You mean, the original System 1.0 of the 1984 era? Did not support threads, no.
There was a thing called "Desk Accessories", sort of single-window mini apps (think Calculator), that were implemented as a special kind of device driver. But IIRC even these were serviced by periodic calls to SystemTask() which would make sure every running device got some time.
To get around this, we hacked the OS in crazy ways. For example, all of the system APIs were in a big address table. So if you had loaded some code and wanted to get a little slice of execution time to yourself, patching your function's address into the table in place of SystemTask() was a common technique (not forgetting to call to the original SystemTask() address before finishing, of course)! Since everyone did this (including Apple), you can imagine the long sequences of hacks patching on top of each other would lead to a really unstable system. Hence the classic Mac OS reputation.
I once wrote a driver for a custom-built hardware keyboard which plugged in via the serial port.
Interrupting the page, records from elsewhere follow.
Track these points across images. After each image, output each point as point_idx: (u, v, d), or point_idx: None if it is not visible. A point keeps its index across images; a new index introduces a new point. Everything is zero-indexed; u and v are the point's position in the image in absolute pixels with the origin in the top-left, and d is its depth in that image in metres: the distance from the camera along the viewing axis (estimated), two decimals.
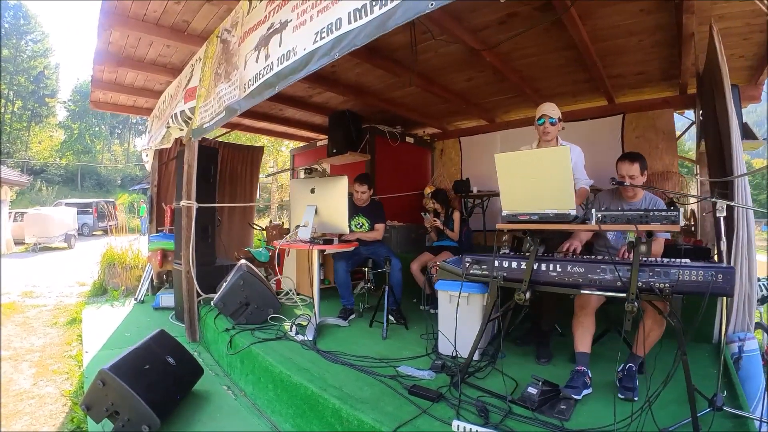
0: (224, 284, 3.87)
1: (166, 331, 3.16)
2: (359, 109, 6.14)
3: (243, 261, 3.98)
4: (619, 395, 2.33)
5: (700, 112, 4.23)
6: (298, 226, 3.55)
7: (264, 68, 2.88)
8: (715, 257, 3.67)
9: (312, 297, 3.63)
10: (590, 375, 2.45)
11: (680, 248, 3.49)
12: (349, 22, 2.17)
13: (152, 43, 4.26)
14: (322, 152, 6.66)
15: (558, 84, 5.21)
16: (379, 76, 4.89)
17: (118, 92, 5.47)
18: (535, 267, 2.23)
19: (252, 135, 12.54)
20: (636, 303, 1.95)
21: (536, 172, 2.19)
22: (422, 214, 4.86)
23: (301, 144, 8.30)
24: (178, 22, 3.89)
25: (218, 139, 7.07)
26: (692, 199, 4.92)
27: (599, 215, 2.06)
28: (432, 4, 1.74)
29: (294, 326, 3.45)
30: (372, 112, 6.24)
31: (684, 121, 5.85)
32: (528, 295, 2.17)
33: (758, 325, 3.42)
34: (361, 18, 2.11)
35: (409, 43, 3.40)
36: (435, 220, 4.68)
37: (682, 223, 1.98)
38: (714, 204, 2.74)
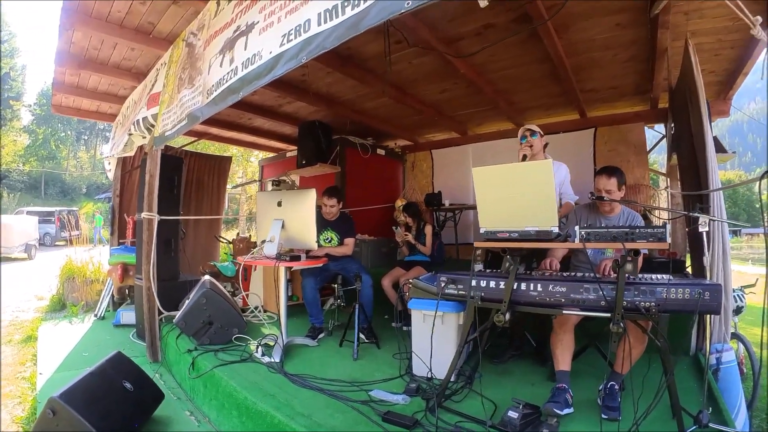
0: (187, 302, 3.63)
1: (124, 353, 2.94)
2: (330, 119, 6.03)
3: (207, 277, 3.75)
4: (603, 415, 2.24)
5: (672, 125, 4.28)
6: (264, 241, 3.36)
7: (228, 73, 2.71)
8: (689, 269, 3.69)
9: (281, 311, 3.43)
10: (571, 393, 2.37)
11: (655, 261, 3.47)
12: (319, 24, 2.04)
13: (116, 45, 4.08)
14: (291, 163, 6.53)
15: (532, 97, 5.23)
16: (351, 86, 4.80)
17: (81, 96, 5.23)
18: (514, 287, 2.11)
19: (222, 144, 12.24)
20: (622, 324, 1.86)
21: (516, 187, 2.09)
22: (393, 228, 4.73)
23: (271, 155, 8.13)
24: (144, 24, 3.73)
25: (185, 148, 6.82)
26: (663, 211, 4.97)
27: (583, 233, 1.96)
28: (408, 3, 1.62)
29: (260, 347, 3.26)
30: (343, 123, 6.15)
31: (653, 134, 5.98)
32: (508, 316, 2.05)
33: (734, 336, 3.43)
34: (331, 19, 1.98)
35: (383, 52, 3.30)
36: (406, 235, 4.56)
37: (669, 240, 1.91)
38: (696, 219, 2.72)
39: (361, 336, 3.61)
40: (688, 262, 3.89)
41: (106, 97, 5.33)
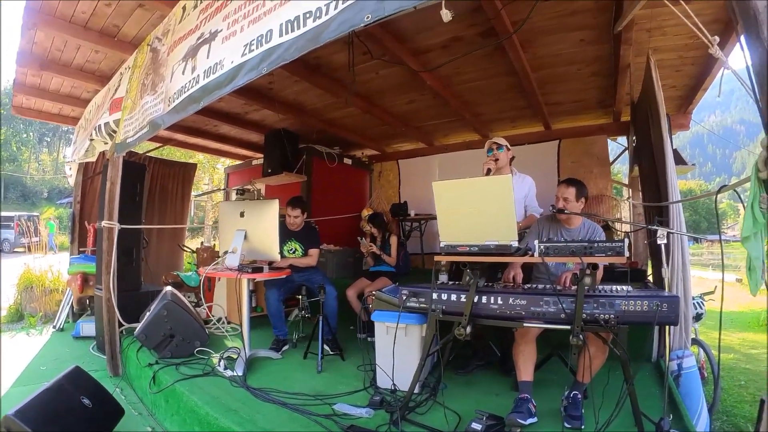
0: (147, 314, 3.52)
1: (82, 367, 2.83)
2: (297, 128, 5.98)
3: (168, 288, 3.64)
4: (566, 424, 2.27)
5: (633, 138, 4.41)
6: (226, 252, 3.29)
7: (190, 81, 2.66)
8: (650, 278, 3.80)
9: (243, 324, 3.36)
10: (534, 403, 2.38)
11: (616, 271, 3.55)
12: (281, 35, 2.02)
13: (80, 47, 3.97)
14: (257, 171, 6.43)
15: (497, 109, 5.30)
16: (319, 95, 4.77)
17: (43, 98, 5.05)
18: (475, 300, 2.12)
19: (187, 150, 12.01)
20: (581, 336, 1.89)
21: (476, 202, 2.10)
22: (358, 238, 4.71)
23: (237, 162, 7.99)
24: (109, 26, 3.64)
25: (149, 154, 6.63)
26: (625, 220, 5.11)
27: (542, 247, 1.99)
28: (368, 17, 1.62)
29: (222, 360, 3.17)
30: (310, 131, 6.10)
31: (616, 146, 6.16)
32: (469, 329, 2.06)
33: (694, 341, 3.53)
34: (293, 30, 1.97)
35: (349, 62, 3.30)
36: (371, 246, 4.54)
37: (627, 254, 1.95)
38: (655, 231, 2.80)
39: (326, 348, 3.57)
40: (650, 271, 4.00)
41: (68, 99, 5.16)
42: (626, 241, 1.92)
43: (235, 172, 7.81)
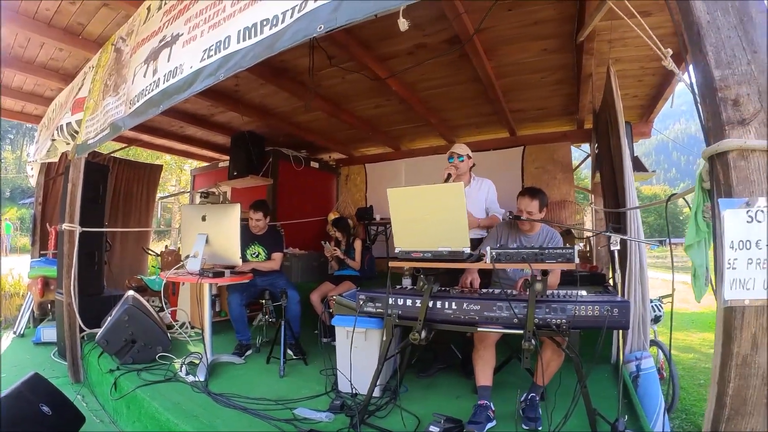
0: (109, 319, 3.45)
1: (42, 374, 2.76)
2: (264, 131, 5.94)
3: (130, 292, 3.58)
4: (523, 426, 2.33)
5: (596, 145, 4.54)
6: (188, 256, 3.25)
7: (151, 84, 2.63)
8: (611, 281, 3.91)
9: (205, 329, 3.33)
10: (493, 408, 2.43)
11: (576, 275, 3.65)
12: (238, 42, 2.03)
13: (43, 45, 3.89)
14: (223, 174, 6.35)
15: (463, 115, 5.37)
16: (285, 98, 4.75)
17: (4, 95, 4.90)
18: (430, 305, 2.16)
19: (153, 151, 11.77)
20: (533, 341, 1.94)
21: (430, 209, 2.14)
22: (322, 243, 4.71)
23: (203, 164, 7.87)
24: (73, 24, 3.58)
25: (114, 155, 6.47)
26: (587, 226, 5.24)
27: (494, 253, 2.03)
28: (321, 27, 1.64)
29: (184, 366, 3.14)
30: (277, 134, 6.08)
31: (580, 153, 6.35)
32: (423, 334, 2.09)
33: (653, 343, 3.65)
34: (250, 38, 1.98)
35: (317, 66, 3.31)
36: (335, 250, 4.55)
37: (577, 260, 2.01)
38: (608, 237, 2.89)
39: (289, 352, 3.56)
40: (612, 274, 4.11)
41: (31, 97, 5.04)
42: (577, 248, 1.99)
43: (202, 174, 7.70)
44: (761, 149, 1.33)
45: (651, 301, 3.54)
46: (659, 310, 4.07)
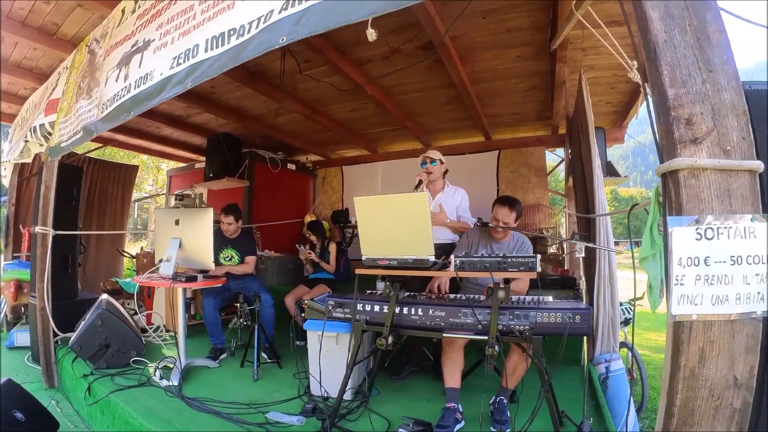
0: (82, 323, 3.42)
1: (14, 379, 2.73)
2: (240, 132, 5.91)
3: (104, 296, 3.54)
4: (492, 428, 2.38)
5: (569, 151, 4.62)
6: (161, 261, 3.25)
7: (122, 89, 2.63)
8: (581, 284, 4.01)
9: (179, 334, 3.33)
10: (461, 410, 2.47)
11: (548, 279, 3.73)
12: (206, 51, 2.04)
13: (17, 44, 3.83)
14: (200, 175, 6.28)
15: (439, 120, 5.41)
16: (262, 101, 4.73)
17: None
18: (397, 311, 2.20)
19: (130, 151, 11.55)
20: (496, 347, 1.99)
21: (395, 217, 2.18)
22: (297, 246, 4.70)
23: (180, 165, 7.75)
24: (47, 24, 3.53)
25: (89, 155, 6.36)
26: (563, 229, 5.33)
27: (458, 261, 2.08)
28: (283, 39, 1.67)
29: (158, 370, 3.13)
30: (253, 136, 6.04)
31: (555, 157, 6.41)
32: (390, 339, 2.13)
33: (623, 345, 3.74)
34: (217, 47, 1.99)
35: (292, 69, 3.32)
36: (310, 253, 4.55)
37: (539, 269, 2.07)
38: (585, 239, 2.96)
39: (264, 355, 3.58)
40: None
41: (5, 96, 4.91)
42: (550, 251, 2.04)
43: (178, 175, 7.60)
44: (712, 168, 1.36)
45: (621, 304, 3.62)
46: (629, 313, 4.16)
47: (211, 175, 5.79)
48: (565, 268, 4.70)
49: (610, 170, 4.44)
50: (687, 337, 1.34)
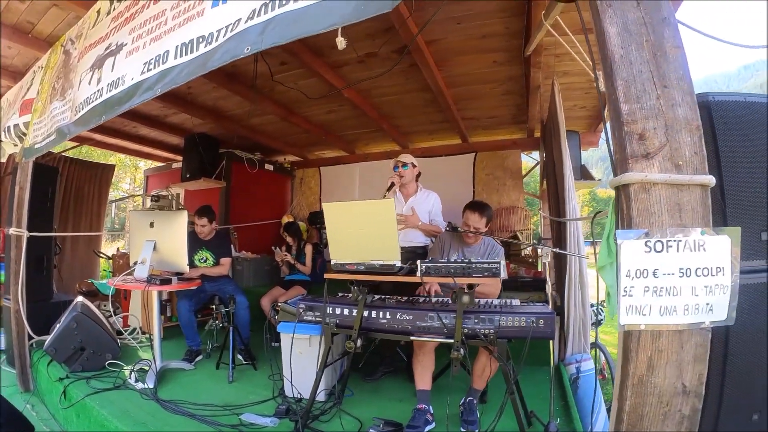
0: (57, 326, 3.40)
1: None
2: (218, 132, 5.85)
3: (79, 299, 3.52)
4: (461, 429, 2.43)
5: (544, 154, 4.70)
6: (136, 263, 3.25)
7: (95, 93, 2.62)
8: (554, 286, 4.09)
9: (154, 336, 3.34)
10: (432, 411, 2.51)
11: (521, 281, 3.80)
12: (175, 57, 2.05)
13: None
14: (177, 175, 6.21)
15: (415, 122, 5.45)
16: (238, 102, 4.71)
17: None
18: (366, 314, 2.25)
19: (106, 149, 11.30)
20: (461, 350, 2.05)
21: (363, 223, 2.23)
22: (273, 248, 4.72)
23: (157, 164, 7.65)
24: (22, 22, 3.49)
25: (65, 154, 6.24)
26: (540, 231, 5.42)
27: (423, 267, 2.13)
28: (248, 49, 1.70)
29: (133, 373, 3.13)
30: (231, 136, 5.97)
31: (531, 160, 6.50)
32: (359, 342, 2.18)
33: (594, 345, 3.83)
34: (186, 54, 2.01)
35: (268, 72, 3.33)
36: (285, 255, 4.56)
37: (504, 275, 2.12)
38: (557, 242, 3.03)
39: (239, 357, 3.60)
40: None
41: None
42: (502, 263, 2.10)
43: (155, 175, 7.50)
44: (663, 183, 1.38)
45: (591, 306, 3.71)
46: (600, 314, 4.25)
47: (187, 176, 5.74)
48: (539, 270, 4.79)
49: (584, 173, 4.53)
50: (635, 346, 1.37)
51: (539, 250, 4.85)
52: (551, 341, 3.34)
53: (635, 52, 1.50)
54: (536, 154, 6.02)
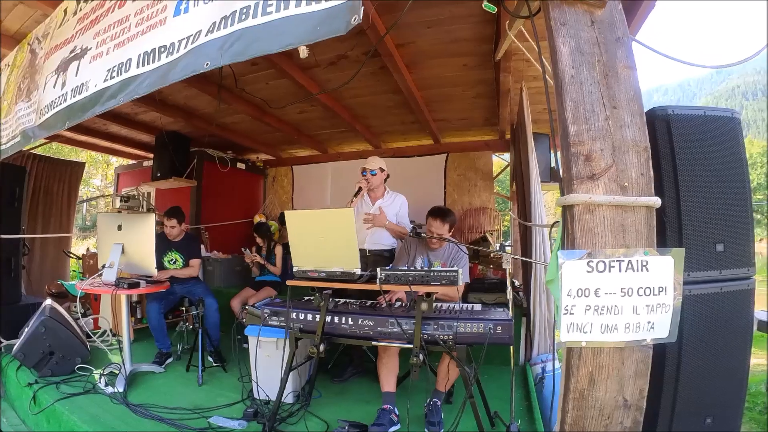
0: (26, 330, 3.37)
1: None
2: (189, 131, 5.77)
3: (47, 302, 3.48)
4: (425, 430, 2.49)
5: (513, 156, 4.78)
6: (104, 266, 3.24)
7: (59, 97, 2.60)
8: (516, 283, 4.17)
9: (123, 340, 3.33)
10: (397, 412, 2.57)
11: (488, 283, 3.87)
12: (138, 66, 2.06)
13: None
14: (149, 173, 6.10)
15: (387, 123, 5.46)
16: (209, 101, 4.66)
17: None
18: (329, 319, 2.30)
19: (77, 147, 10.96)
20: (421, 356, 2.11)
21: (324, 232, 2.28)
22: (242, 249, 4.70)
23: (129, 162, 7.50)
24: None
25: (33, 151, 6.03)
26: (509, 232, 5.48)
27: (383, 275, 2.19)
28: (207, 64, 1.72)
29: (103, 377, 3.12)
30: (202, 135, 5.88)
31: (503, 161, 6.58)
32: (322, 348, 2.23)
33: (560, 345, 3.92)
34: (148, 63, 2.02)
35: (238, 72, 3.32)
36: (255, 256, 4.56)
37: (466, 280, 2.18)
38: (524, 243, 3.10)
39: (209, 359, 3.62)
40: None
41: None
42: (460, 271, 2.16)
43: (126, 173, 7.37)
44: (607, 204, 1.41)
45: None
46: None
47: (158, 175, 5.66)
48: (515, 256, 4.86)
49: (554, 175, 4.61)
50: (577, 361, 1.42)
51: (506, 251, 4.95)
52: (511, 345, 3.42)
53: (586, 72, 1.52)
54: (508, 156, 6.08)
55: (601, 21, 1.59)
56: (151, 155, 6.31)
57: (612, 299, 1.40)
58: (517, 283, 4.26)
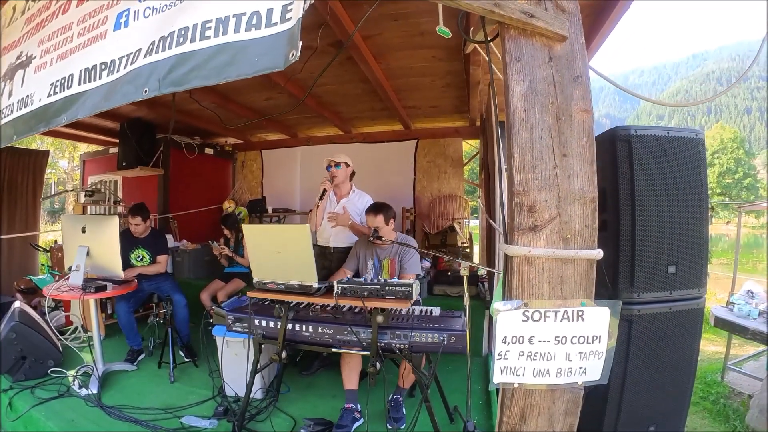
0: None
1: None
2: (153, 117, 5.62)
3: (17, 304, 3.45)
4: (388, 425, 2.59)
5: (483, 145, 4.78)
6: (70, 268, 3.23)
7: (7, 107, 2.51)
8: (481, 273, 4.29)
9: (95, 342, 3.33)
10: (359, 409, 2.69)
11: (453, 276, 3.95)
12: (79, 83, 2.00)
13: None
14: (114, 161, 5.98)
15: (356, 110, 5.40)
16: None
17: None
18: (290, 327, 2.38)
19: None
20: (378, 364, 2.20)
21: (281, 246, 2.34)
22: (209, 242, 4.65)
23: (95, 148, 7.32)
24: None
25: None
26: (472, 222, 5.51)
27: (339, 289, 2.25)
28: (146, 92, 1.69)
29: (77, 379, 3.16)
30: (167, 122, 5.68)
31: (473, 149, 6.58)
32: (284, 354, 2.31)
33: (494, 386, 4.04)
34: (90, 81, 1.96)
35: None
36: (223, 248, 4.52)
37: (415, 297, 2.24)
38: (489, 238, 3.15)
39: (180, 354, 3.65)
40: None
41: None
42: (414, 285, 2.23)
43: (92, 160, 7.20)
44: (546, 257, 1.39)
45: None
46: None
47: (124, 164, 5.56)
48: (473, 262, 4.95)
49: None
50: (509, 399, 1.47)
51: (471, 238, 4.98)
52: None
53: (538, 115, 1.45)
54: (477, 143, 6.09)
55: (559, 57, 1.51)
56: (117, 140, 6.13)
57: (545, 347, 1.43)
58: (482, 272, 4.34)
The keyboard driver was basically a Control Panel (CDEV) with an INIT resource that patched something (I'm guessing SystemTask() but my memory is hazy...not sure why I didn't just make it a straight-up device driver) to check for bytes from the keyboard, which it would post into the event queue, and they'd show up in the running application.
Another common technique for getting time slices was to use the interrupt manager, although that was dicey because calling into system APIs at interrupt time wasn't safe.
I, too, once wrote a driver for a hardware keyboard which plugged in via the serial port, and I did it the same way you describe. My recollection is that the keyboard/mouse driver system at the time assumed it would only be dealing with ADB devices. There was no abstraction for "a keyboard" or input device in general, there was just a system for interacting with ADB specifically and turning its input into events.
Many of the OS calls had asynchronous versions (PBHOpenAsync, etc) which add it to a queue for later processing and call your completion pointer when done. That was documented in Inside Macintosh Volume 1 (1985), predating Multifinder.
I could be wrong, but OS 9's Multiprocessing framework actually relies on multiple physical CPUs, from what I can tell - there's no way to use it or test in an emulator (I've tried in the past)